When doing fundamental analysis, new traders try to read every piece of news and look at every economic indicator to decide what to trade. Doing it this way, they often get some paralysis from too much information and end up doing nothing and get discouraged because their hard work doesn’t pay off.

Well, you don’t need to know everything, but just focus on what really matters to the markets. To simplify the process, it’s best to look at three key things to filter out the noise.

· CONTEXT: Where we are at regarding the big macro stuff like monetary policy, growth, inflation, rates etc. For example, if there's an expectation of a slower global growth in the future, then bad data from the U.S. can be actually positive for the dollar, because it acts as a safe haven. If, on the other hand, there's an expectation of a fast or stable global growth, then good data from U.S. can be actually negative for the dollar, because amid a positive risk sentiment traders and investors will take higher risks and sell the dollar.

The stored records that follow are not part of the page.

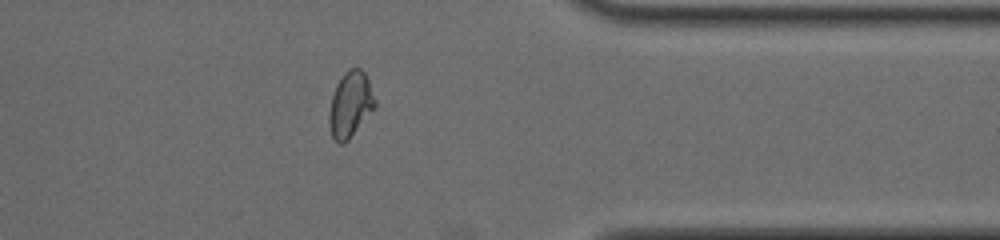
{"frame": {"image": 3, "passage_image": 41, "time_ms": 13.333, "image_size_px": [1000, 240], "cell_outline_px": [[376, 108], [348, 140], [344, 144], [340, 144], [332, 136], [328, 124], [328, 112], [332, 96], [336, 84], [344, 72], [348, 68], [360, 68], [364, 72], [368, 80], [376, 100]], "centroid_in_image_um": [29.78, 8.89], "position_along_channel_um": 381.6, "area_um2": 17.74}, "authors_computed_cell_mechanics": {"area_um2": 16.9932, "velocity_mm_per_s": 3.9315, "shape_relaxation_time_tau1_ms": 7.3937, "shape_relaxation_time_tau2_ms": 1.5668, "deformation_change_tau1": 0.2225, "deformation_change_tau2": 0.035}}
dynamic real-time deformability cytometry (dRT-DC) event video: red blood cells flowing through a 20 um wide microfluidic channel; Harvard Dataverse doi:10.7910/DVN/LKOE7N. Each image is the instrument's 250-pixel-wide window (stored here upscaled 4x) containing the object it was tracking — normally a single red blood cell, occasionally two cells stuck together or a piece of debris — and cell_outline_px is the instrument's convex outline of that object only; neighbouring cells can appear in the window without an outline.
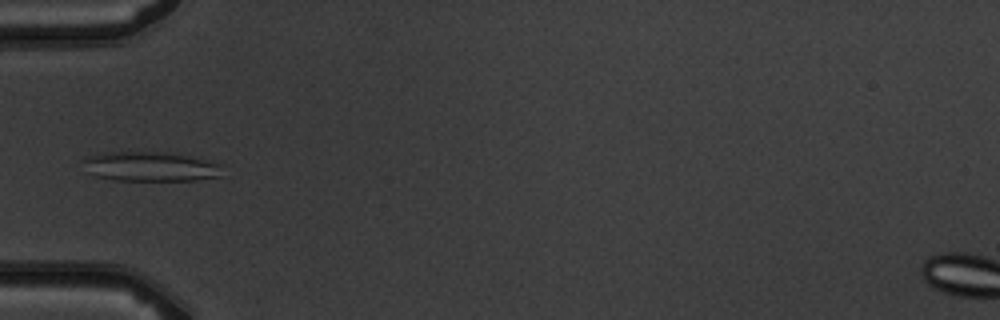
{"species": "common noctule bat (a hibernating species)", "species_latin": "Nyctalus noctula", "temperature_condition": "warm", "stored_images_in_passage": 5, "camera_frame_rate_fps": 3000, "um_per_image_px": 0.085, "animal": {"sex": "male", "body_mass_g": 19.5, "forearm_length_mm": 54.6}, "frame": {"image": 1, "passage_image": 4, "time_ms": 4.333, "image_size_px": [1000, 320], "cell_outline_px": [[224, 176], [196, 180], [112, 180], [96, 176], [92, 172], [84, 160], [84, 156], [104, 152], [164, 152], [192, 156], [224, 164]], "centroid_in_image_um": [12.93, 14.15], "position_along_channel_um": 72.1, "area_um2": 24.16}}
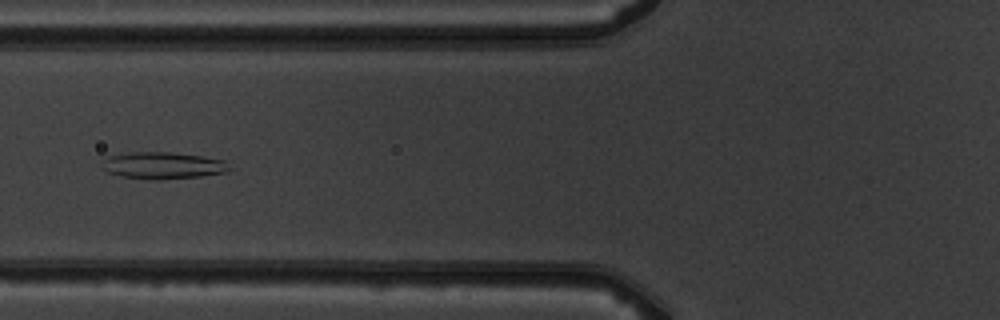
{"frame": {"image": 2, "passage_image": 5, "time_ms": 5.333, "image_size_px": [1000, 320], "cell_outline_px": [[236, 168], [228, 172], [200, 176], [156, 180], [148, 180], [120, 176], [108, 172], [104, 168], [104, 160], [112, 156], [128, 152], [168, 152], [200, 156], [224, 160]], "centroid_in_image_um": [13.94, 14.08], "position_along_channel_um": 111.9, "area_um2": 19.94}}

· MARKET FOCUS: What is the prevailing theme at the moment? Let’s say the market focus is on the Fed’s monetary policy because inflation is too high and how the Fed is going to act to get inflation under control. In this case you need to look at what can cause the Fed to be even more aggressive in its actions or what can make it take an easier approach. The market can also be focused on something in the future and discount any bad news or data that do not change such view. If the market is focused on a particular thing because it can affect everything else, then all the rest is barely noticed.

· WHAT’S NEXT: Always look for what's coming next because the market is forward-looking. A recent example of the market pricing in a future outcome can be the December FOMC meeting. Back in November 2021, the Fed tapered its QE and signalled that it could adjust the pace based on the economic developments. After that we got a really hot CPI report and the market suddenly started to see a more aggressive approach from the Fed with a doubling in tapering pace and a more hawkish stance overall. The USD rallied across the board for several pips trading into the December meeting. When the outcome from the meeting met the expectations the market pull-backed in a classic “buy the rumour, sell the fact” scenario.

This is just a quick little guide on how you can look at what really matters for the markets and filter the unnecessary stuff that may just harm you. Generally, the market is focused on a couple big macro themes that affect all of the asset classes and you just need to know what that is and especially what the future outcome may be and position accordingly.